EXERCISE DATA >>
■ ■ ■ ■ ■

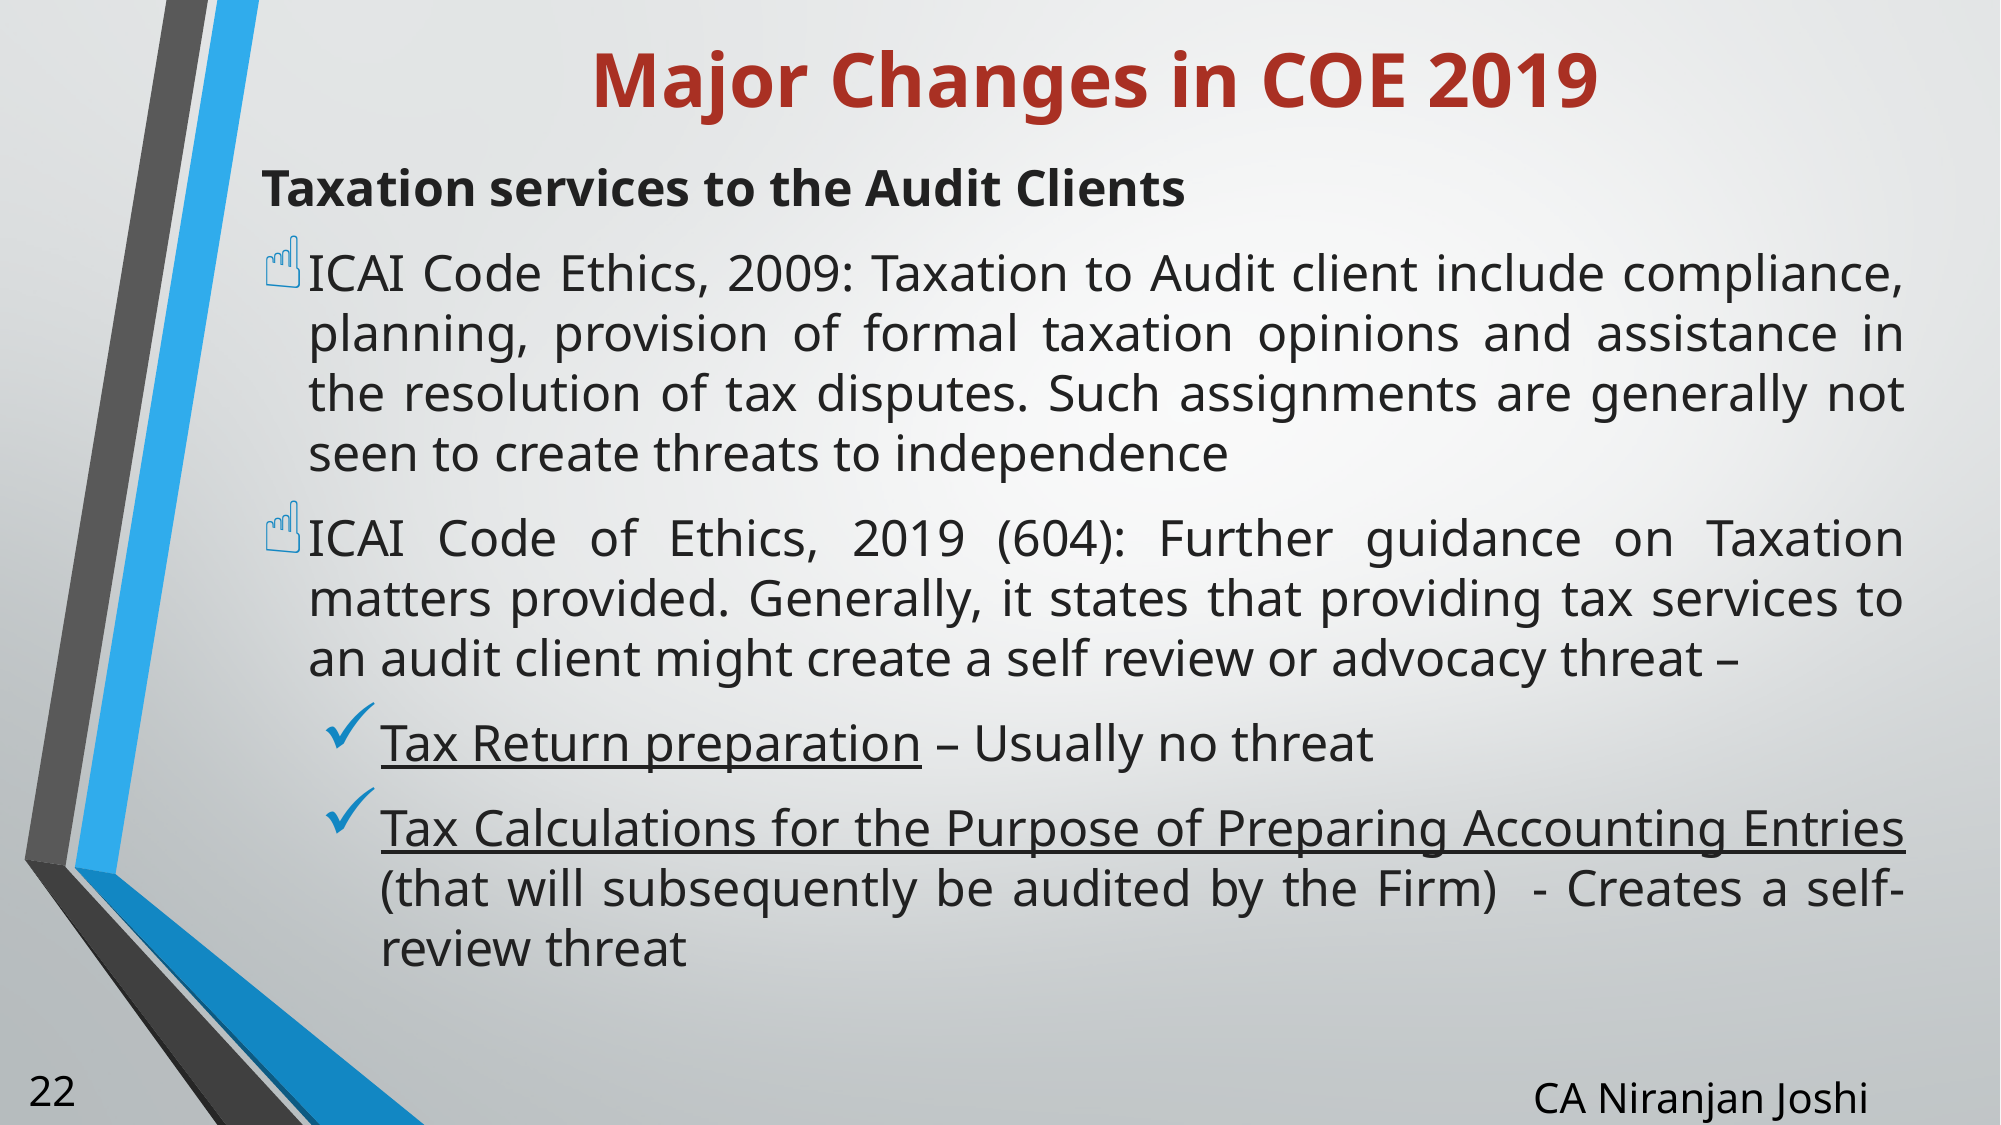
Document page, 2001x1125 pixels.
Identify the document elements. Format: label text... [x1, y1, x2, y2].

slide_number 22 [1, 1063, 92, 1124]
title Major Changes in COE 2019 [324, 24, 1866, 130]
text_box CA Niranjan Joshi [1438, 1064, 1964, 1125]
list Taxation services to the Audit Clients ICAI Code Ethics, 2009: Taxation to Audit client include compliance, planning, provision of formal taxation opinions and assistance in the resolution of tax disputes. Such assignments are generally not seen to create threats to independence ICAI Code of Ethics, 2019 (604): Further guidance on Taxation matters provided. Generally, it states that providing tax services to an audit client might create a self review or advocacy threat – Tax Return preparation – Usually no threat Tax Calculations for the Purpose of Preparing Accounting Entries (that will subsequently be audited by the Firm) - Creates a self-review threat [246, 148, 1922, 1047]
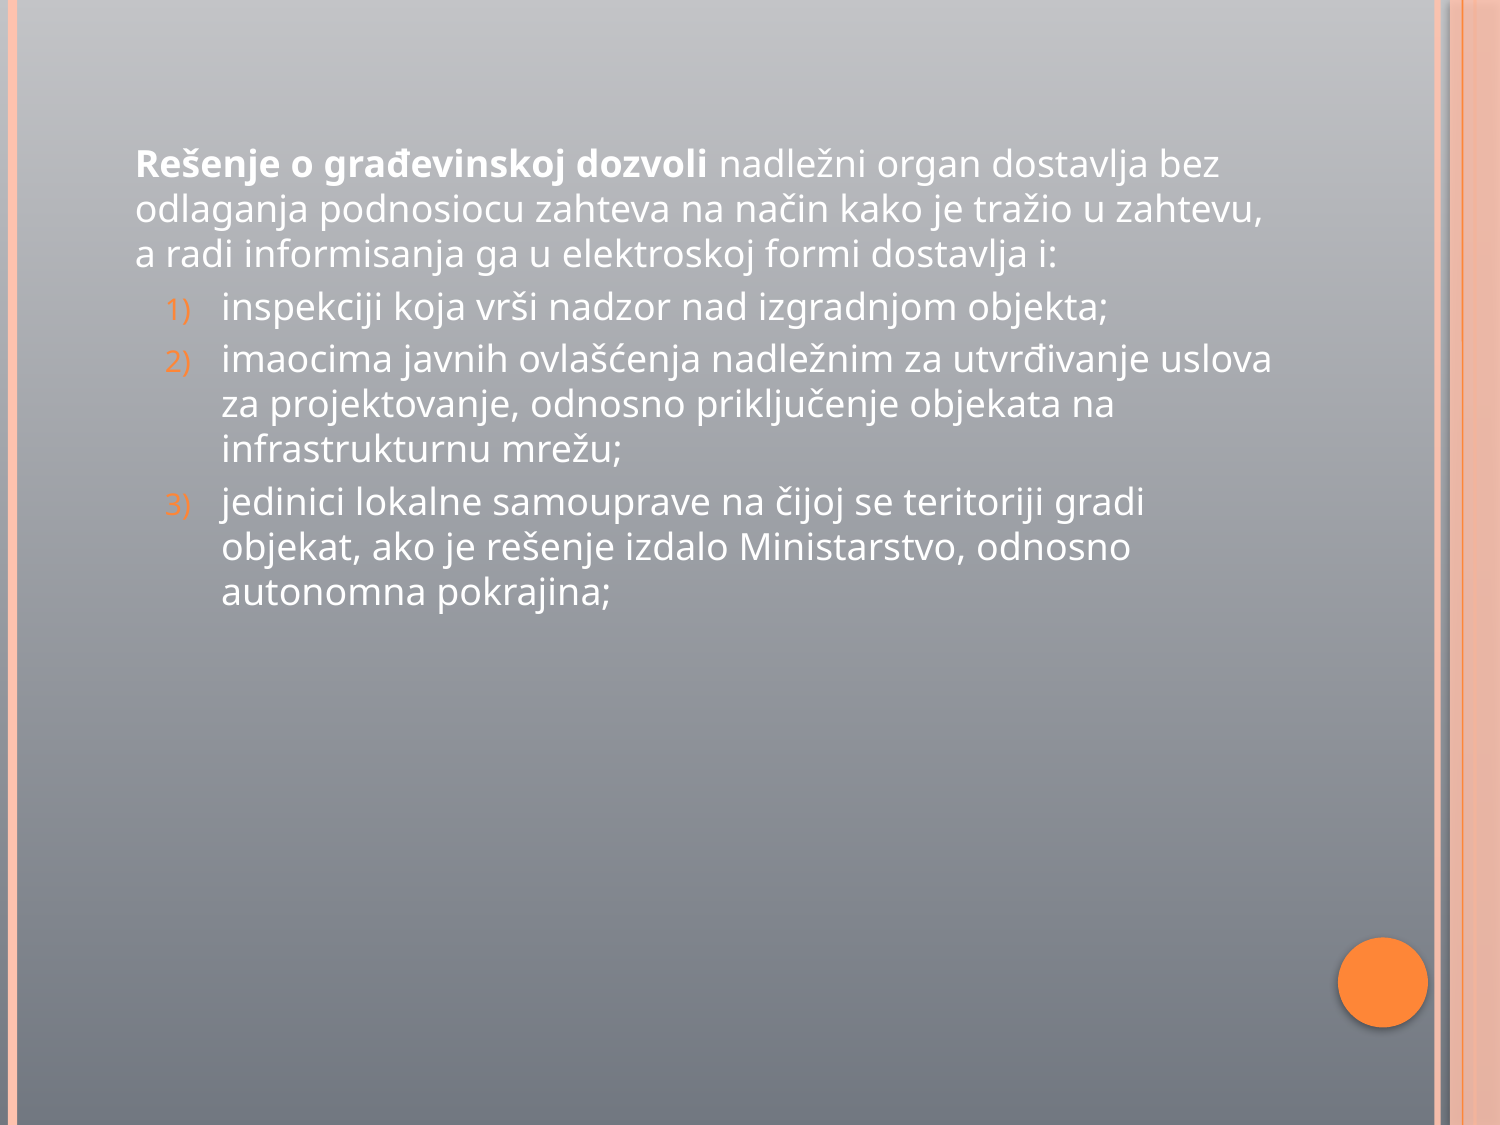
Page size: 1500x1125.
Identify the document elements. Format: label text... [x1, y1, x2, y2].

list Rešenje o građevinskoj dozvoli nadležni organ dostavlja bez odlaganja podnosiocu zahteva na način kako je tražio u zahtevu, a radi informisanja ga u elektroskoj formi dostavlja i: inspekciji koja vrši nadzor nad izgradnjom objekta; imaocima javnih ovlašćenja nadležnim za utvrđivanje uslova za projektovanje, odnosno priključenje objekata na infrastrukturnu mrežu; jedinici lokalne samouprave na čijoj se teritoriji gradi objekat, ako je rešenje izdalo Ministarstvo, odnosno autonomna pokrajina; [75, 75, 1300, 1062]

■ ■ ■ ■ ■

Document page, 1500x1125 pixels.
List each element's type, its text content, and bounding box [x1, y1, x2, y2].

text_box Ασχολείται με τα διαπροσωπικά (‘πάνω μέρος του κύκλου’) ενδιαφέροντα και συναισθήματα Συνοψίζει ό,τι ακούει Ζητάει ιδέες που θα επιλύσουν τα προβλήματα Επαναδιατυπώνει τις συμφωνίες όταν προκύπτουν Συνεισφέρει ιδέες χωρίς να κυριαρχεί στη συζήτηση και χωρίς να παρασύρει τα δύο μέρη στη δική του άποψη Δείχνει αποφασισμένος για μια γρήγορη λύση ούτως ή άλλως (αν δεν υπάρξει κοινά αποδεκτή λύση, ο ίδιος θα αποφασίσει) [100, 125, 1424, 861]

■ ■ ■ ■ ■

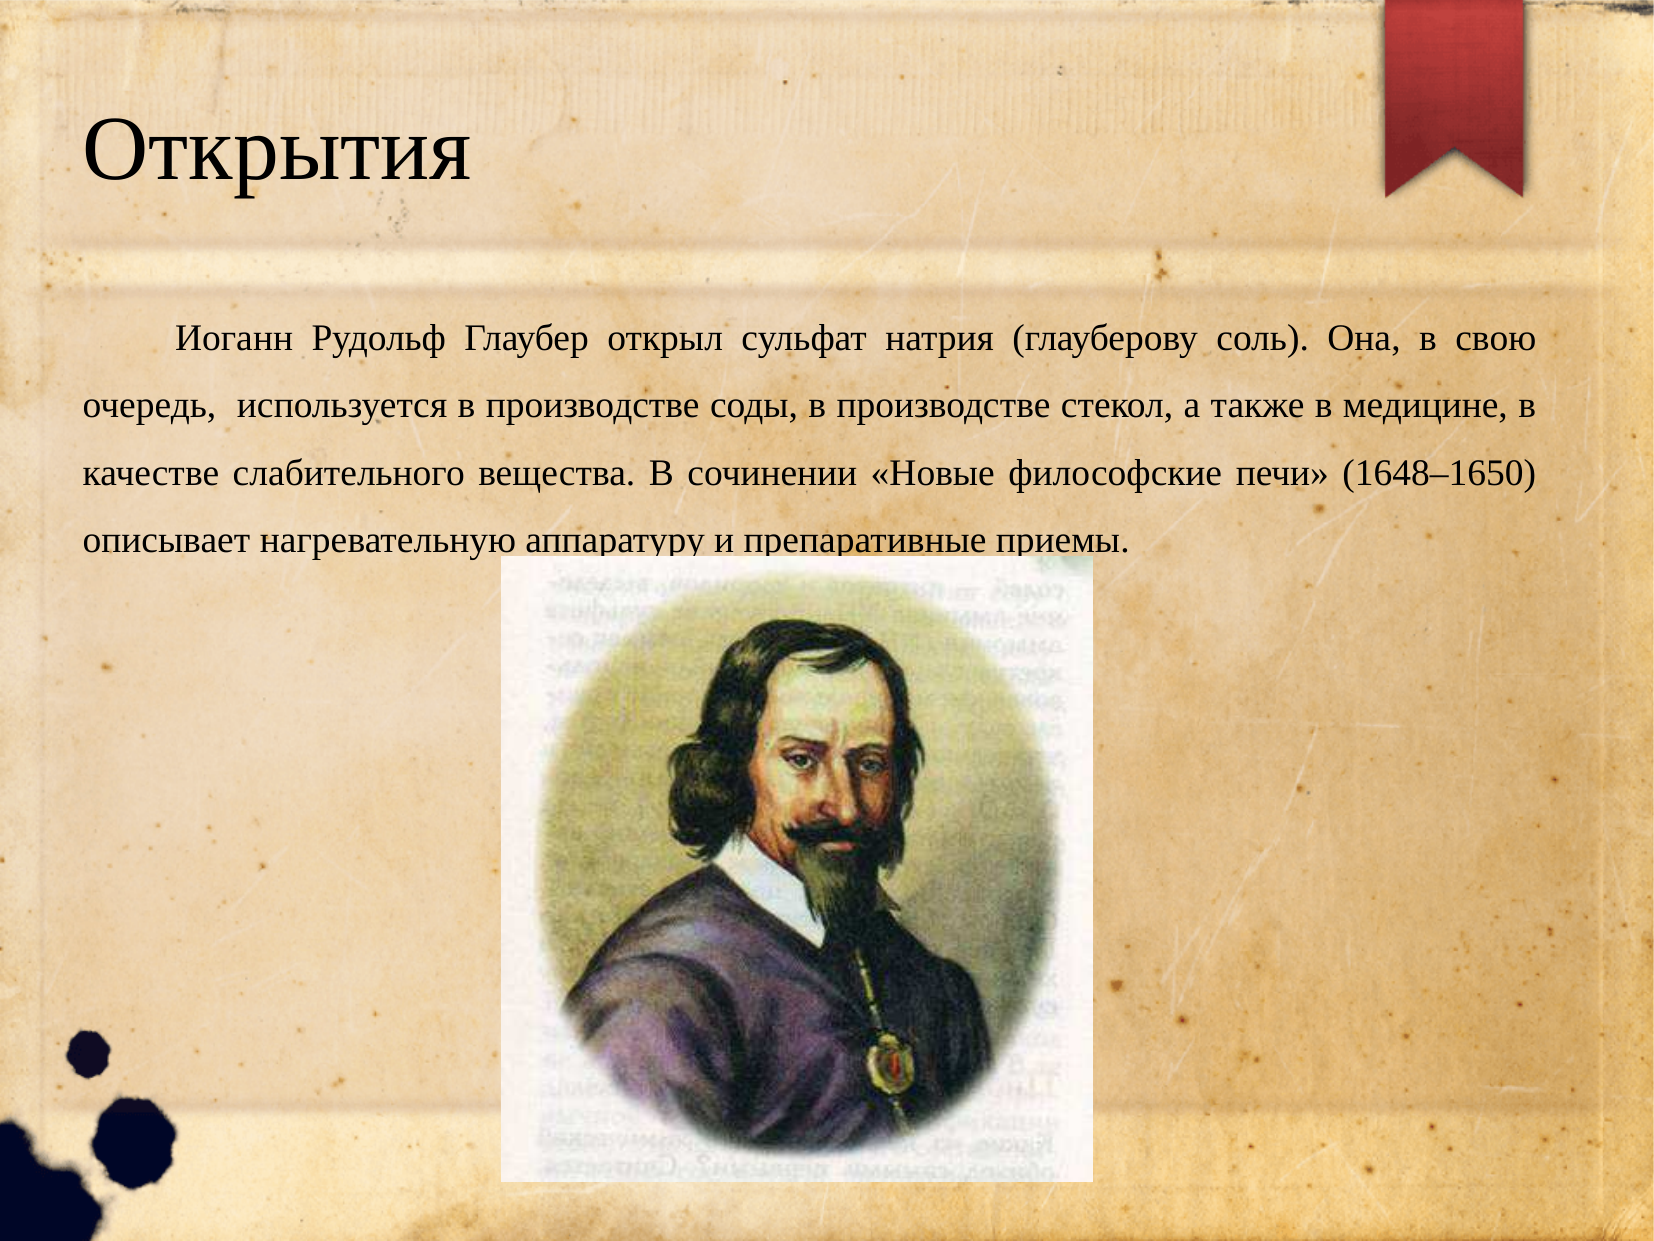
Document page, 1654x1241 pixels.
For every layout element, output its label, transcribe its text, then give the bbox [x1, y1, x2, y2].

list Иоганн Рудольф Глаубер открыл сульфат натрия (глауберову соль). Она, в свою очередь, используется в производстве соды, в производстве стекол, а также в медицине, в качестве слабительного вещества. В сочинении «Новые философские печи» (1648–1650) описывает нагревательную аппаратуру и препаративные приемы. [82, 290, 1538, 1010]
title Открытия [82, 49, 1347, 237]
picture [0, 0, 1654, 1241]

■ ■ ■ ■ ■

TASK TO CARRY OUT >> Which lines of the records hold the string "pixels"? Copy each one.

SOLUTION FOR THIS EXERCISE >>
Document page, 2001x1125 pixels.
Document page, 1500x1125 pixels.
Document page, 1654x1241 pixels.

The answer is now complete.